Cancer bill moves forward
Published 11:41 pm Friday, February 1, 2019
A House of Delegates committee on Friday voted unanimously for a substitute bill adding three cancers to the presumptive list for firefighters and certain other first responders.
The move came a day after a subcommittee passed over a vote on the original version of the bill. Suffolk’s Delegate Chris Jones, who chairs the House Appropriations Committee, said the process worked.
“We were able to sit down and work through concerns and have a proper dialogue,” Jones said in a phone interview Friday evening. “It was a very emotional issue and when that’s the case, people tend to say things that they wouldn’t normally say.”
The original bill would have added colon, brain and testicular cancer to the list of “presumptive” cancers for firefighters and certain other first responders. That is, if a person has 12 years of continuous service in that line of work and has that cancer, it would be presumed to be an occupational disease suffered in the line of duty.
The current list includes leukemia, pancreatic, prostate, rectal, throat, ovarian and breast cancers.
According to data from the International Association of Fire Fighters, 61 percent of career firefighter line-of-duty deaths from Jan. 1, 2002, to March 31, 2017, were caused by cancer. The Centers for Disease Control and the National Institute for Occupational Safety and Health found that firefighters have a 9-percent higher risk of being diagnosed with cancer and a 14-percent higher risk of dying from cancer than the general U.S. population.

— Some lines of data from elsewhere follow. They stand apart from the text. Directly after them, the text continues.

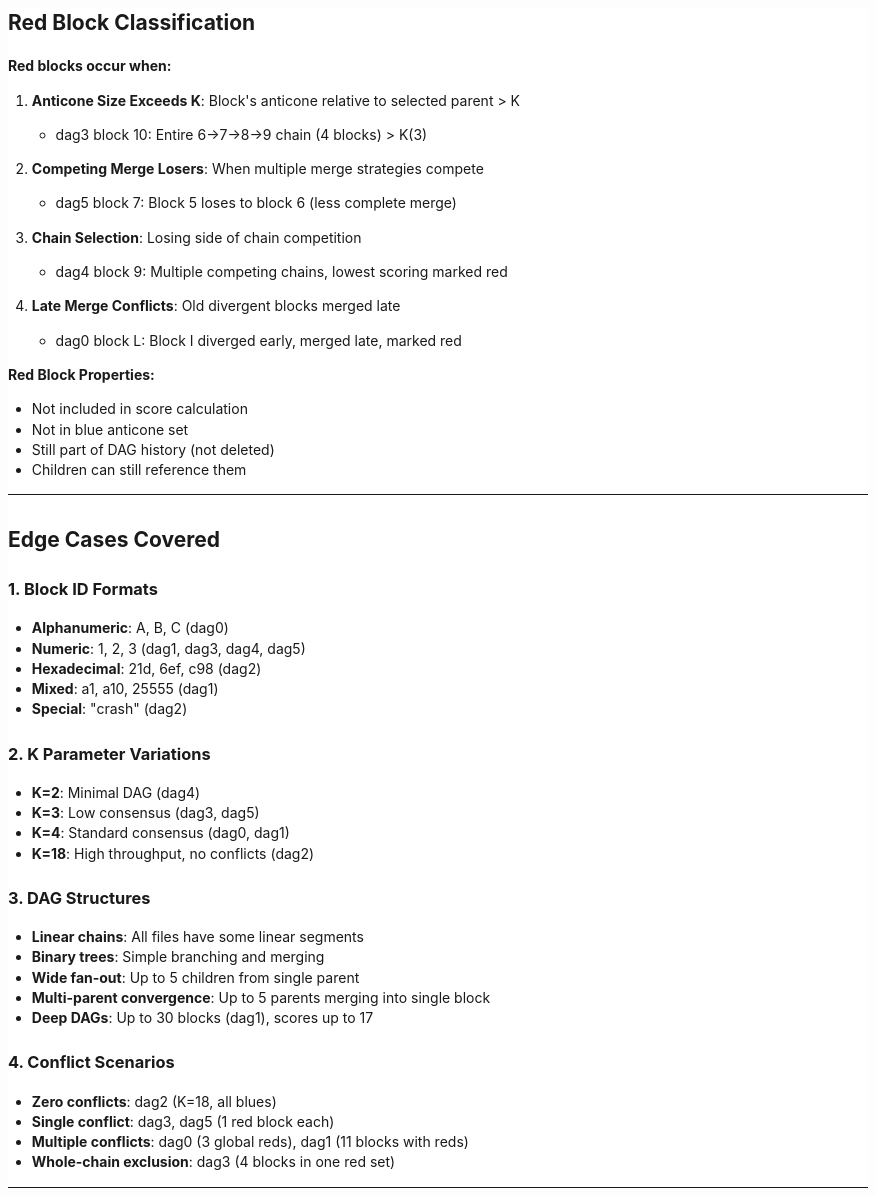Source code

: ## Red Block Classification

**Red blocks occur when:**

1. **Anticone Size Exceeds K**: Block's anticone relative to selected parent > K
   - dag3 block 10: Entire 6→7→8→9 chain (4 blocks) > K(3)

2. **Competing Merge Losers**: When multiple merge strategies compete
   - dag5 block 7: Block 5 loses to block 6 (less complete merge)

3. **Chain Selection**: Losing side of chain competition
   - dag4 block 9: Multiple competing chains, lowest scoring marked red

4. **Late Merge Conflicts**: Old divergent blocks merged late
   - dag0 block L: Block I diverged early, merged late, marked red

**Red Block Properties:**
- Not included in score calculation
- Not in blue anticone set
- Still part of DAG history (not deleted)
- Children can still reference them

---

## Edge Cases Covered

### 1. Block ID Formats
- **Alphanumeric**: A, B, C (dag0)
- **Numeric**: 1, 2, 3 (dag1, dag3, dag4, dag5)
- **Hexadecimal**: 21d, 6ef, c98 (dag2)
- **Mixed**: a1, a10, 25555 (dag1)
- **Special**: "crash" (dag2)

### 2. K Parameter Variations
- **K=2**: Minimal DAG (dag4)
- **K=3**: Low consensus (dag3, dag5)
- **K=4**: Standard consensus (dag0, dag1)
- **K=18**: High throughput, no conflicts (dag2)

### 3. DAG Structures
- **Linear chains**: All files have some linear segments
- **Binary trees**: Simple branching and merging
- **Wide fan-out**: Up to 5 children from single parent
- **Multi-parent convergence**: Up to 5 parents merging into single block
- **Deep DAGs**: Up to 30 blocks (dag1), scores up to 17

### 4. Conflict Scenarios
- **Zero conflicts**: dag2 (K=18, all blues)
- **Single conflict**: dag3, dag5 (1 red block each)
- **Multiple conflicts**: dag0 (3 global reds), dag1 (11 blocks with reds)
- **Whole-chain exclusion**: dag3 (4 blocks in one red set)

---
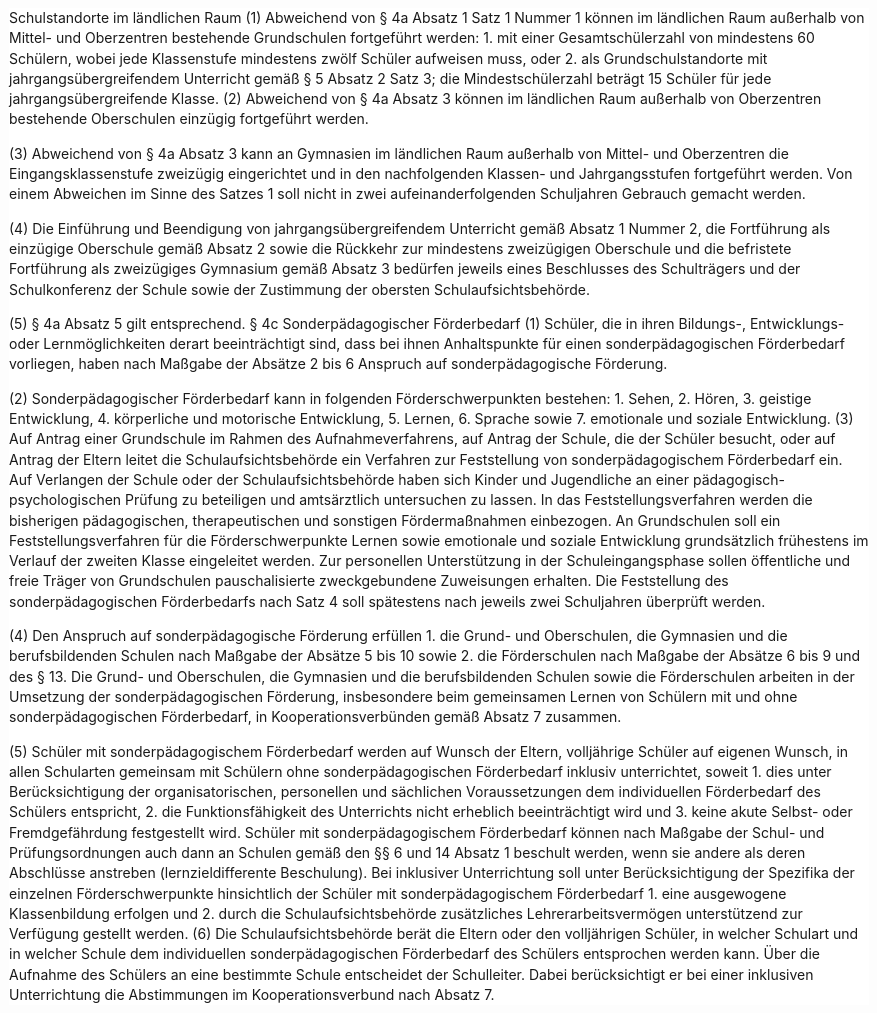 Schulstandorte im ländlichen Raum (1) Abweichend von § 4a Absatz 1 Satz 1 Nummer 1 können im ländlichen Raum außerhalb von Mittel- und Oberzentren bestehende Grundschulen fortgeführt werden: 1. mit einer Gesamtschülerzahl von mindestens 60 Schülern, wobei jede Klassenstufe mindestens zwölf Schüler aufweisen muss, oder 2. als Grundschulstandorte mit jahrgangsübergreifendem Unterricht gemäß § 5 Absatz 2 Satz 3; die Mindestschülerzahl beträgt 15 Schüler für jede jahrgangsübergreifende Klasse. (2) Abweichend von § 4a Absatz 3 können im ländlichen Raum außerhalb von Oberzentren bestehende Oberschulen einzügig fortgeführt werden.

(3) Abweichend von § 4a Absatz 3 kann an Gymnasien im ländlichen Raum außerhalb von Mittel- und Oberzentren die Eingangsklassenstufe zweizügig eingerichtet und in den nachfolgenden Klassen- und Jahrgangsstufen fortgeführt werden. Von einem Abweichen im Sinne des Satzes 1 soll nicht in zwei aufeinanderfolgenden Schuljahren Gebrauch gemacht werden.

(4) Die Einführung und Beendigung von jahrgangsübergreifendem Unterricht gemäß Absatz 1 Nummer 2, die Fortführung als einzügige Oberschule gemäß Absatz 2 sowie die Rückkehr zur mindestens zweizügigen Oberschule und die befristete Fortführung als zweizügiges Gymnasium gemäß Absatz 3 bedürfen jeweils eines Beschlusses des Schulträgers und der Schulkonferenz der Schule sowie der Zustimmung der obersten Schulaufsichtsbehörde.

(5) § 4a Absatz 5 gilt entsprechend. § 4c
Sonderpädagogischer Förderbedarf (1) Schüler, die in ihren Bildungs-, Entwicklungs- oder Lernmöglichkeiten derart beeinträchtigt sind, dass bei ihnen Anhaltspunkte für einen sonderpädagogischen Förderbedarf vorliegen, haben nach Maßgabe der Absätze 2 bis 6 Anspruch auf sonderpädagogische Förderung.

(2) Sonderpädagogischer Förderbedarf kann in folgenden Förderschwerpunkten bestehen: 1. Sehen, 2. Hören, 3. geistige Entwicklung, 4. körperliche und motorische Entwicklung, 5. Lernen, 6. Sprache sowie 7. emotionale und soziale Entwicklung. (3) Auf Antrag einer Grundschule im Rahmen des Aufnahmeverfahrens, auf Antrag der Schule, die der Schüler besucht, oder auf Antrag der Eltern leitet die Schulaufsichtsbehörde ein Verfahren zur Feststellung von sonderpädagogischem Förderbedarf ein. Auf Verlangen der Schule oder der Schulaufsichtsbehörde haben sich Kinder und Jugendliche an einer pädagogisch-psychologischen Prüfung zu beteiligen und amtsärztlich untersuchen zu lassen. In das Feststellungsverfahren werden die bisherigen pädagogischen, therapeutischen und sonstigen Fördermaßnahmen einbezogen. An Grundschulen soll ein Feststellungsverfahren für die Förderschwerpunkte Lernen sowie emotionale und soziale Entwicklung grundsätzlich frühestens im Verlauf der zweiten Klasse eingeleitet werden. Zur personellen Unterstützung in der Schuleingangsphase sollen öffentliche und freie Träger von Grundschulen pauschalisierte zweckgebundene Zuweisungen erhalten. Die Feststellung des sonderpädagogischen Förderbedarfs nach Satz 4 soll spätestens nach jeweils zwei Schuljahren überprüft werden.

(4) Den Anspruch auf sonderpädagogische Förderung erfüllen 1. die Grund- und Oberschulen, die Gymnasien und die berufsbildenden Schulen nach Maßgabe der Absätze 5 bis 10 sowie 2. die Förderschulen nach Maßgabe der Absätze 6 bis 9 und des § 13. Die Grund- und Oberschulen, die Gymnasien und die berufsbildenden Schulen sowie die Förderschulen arbeiten in der Umsetzung der sonderpädagogischen Förderung, insbesondere beim gemeinsamen Lernen von Schülern mit und ohne sonderpädagogischen Förderbedarf, in Kooperationsverbünden gemäß Absatz 7 zusammen.

(5) Schüler mit sonderpädagogischem Förderbedarf werden auf Wunsch der Eltern, volljährige Schüler auf eigenen Wunsch, in allen Schularten gemeinsam mit Schülern ohne sonderpädagogischen Förderbedarf inklusiv unterrichtet, soweit 1. dies unter Berücksichtigung der organisatorischen, personellen und sächlichen Voraussetzungen dem individuellen Förderbedarf des Schülers entspricht, 2. die Funktionsfähigkeit des Unterrichts nicht erheblich beeinträchtigt wird und 3. keine akute Selbst- oder Fremdgefährdung festgestellt wird. Schüler mit sonderpädagogischem Förderbedarf können nach Maßgabe der Schul- und Prüfungsordnungen auch dann an Schulen gemäß den §§ 6 und 14 Absatz 1 beschult werden, wenn sie andere als deren Abschlüsse anstreben (lernzieldifferente Beschulung). Bei inklusiver Unterrichtung soll unter Berücksichtigung der Spezifika der einzelnen Förderschwerpunkte hinsichtlich der Schüler mit sonderpädagogischem Förderbedarf 1. eine ausgewogene Klassenbildung erfolgen und 2. durch die Schulaufsichtsbehörde zusätzliches Lehrerarbeitsvermögen unterstützend zur Verfügung gestellt werden. (6) Die Schulaufsichtsbehörde berät die Eltern oder den volljährigen Schüler, in welcher Schulart und in welcher Schule dem individuellen sonderpädagogischen Förderbedarf des Schülers entsprochen werden kann. Über die Aufnahme des Schülers an eine bestimmte Schule entscheidet der Schulleiter. Dabei berücksichtigt er bei einer inklusiven Unterrichtung die Abstimmungen im Kooperationsverbund nach Absatz 7.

The original bill also would have removed language some firefighters say has been used to deny them their worker’s compensation benefits.
Thursday’s meeting of the House Appropriations Compensation & Retirement Subcommittee ended without a vote on the bill. Supporters accused Jones of killing the bill and said the General Assembly has been studying the issue for 15 years.
“There was compelling testimony made by those in attendance,” Jones said during Friday’s committee meeting. “Subsequently, people were not happy with the result. They took to doing what some people do when they’re upset; they go to social media and like to post their opinions and their feelings. I understand this is a very emotional issue, because people have lost loved ones.”
Jones said the General Assembly has not studied the issue prior to last December, although it has been discussed for many years. In Friday’s meeting of the House Appropriations Committee, Jones said he learned Virginia’s Joint Legislative Audit and Review Commission, an independent investigative arm of the legislature, is currently studying the issue.
Jones said he contacted stakeholders Friday morning to seek support for a substitute bill that would show a good-faith effort while allowing the study to move forward — “to ensure that we were not trying to kick the can down the street and not address their concern,” he said in Friday’s meeting.
The substitute bill would add the three cancers to the presumptive list but not remove the language about exposure to toxins, which some first responders say has been used to deny them their benefits because they cannot pinpoint to which toxin they were exposed and on which call.
Jones said some believe the bar is set too high for some of those affected to get coverage. But if it’s not high enough, some could claim lifestyle or genetics played a role in the first responder’s cancer.
The substitute also added a re-enactment clause, meaning the bill would have to pass the legislature again next year before becoming law. That will give time for the study — which has been moved ahead of other studies on JLARC’s workload — to be completed.
“When they come back next year, we will have benefit of the work that has been done,” Jones said.
Erin Rice with Virginia Professional Fire Fighters said the organization supports the substitute.
“We are eagerly looking forward to the JLARC study and having continuous dialogue about this issue,” she said. “It’s important to our people, because it’s personal.”
Jones said the bill could come to a vote in the full House as soon as Monday.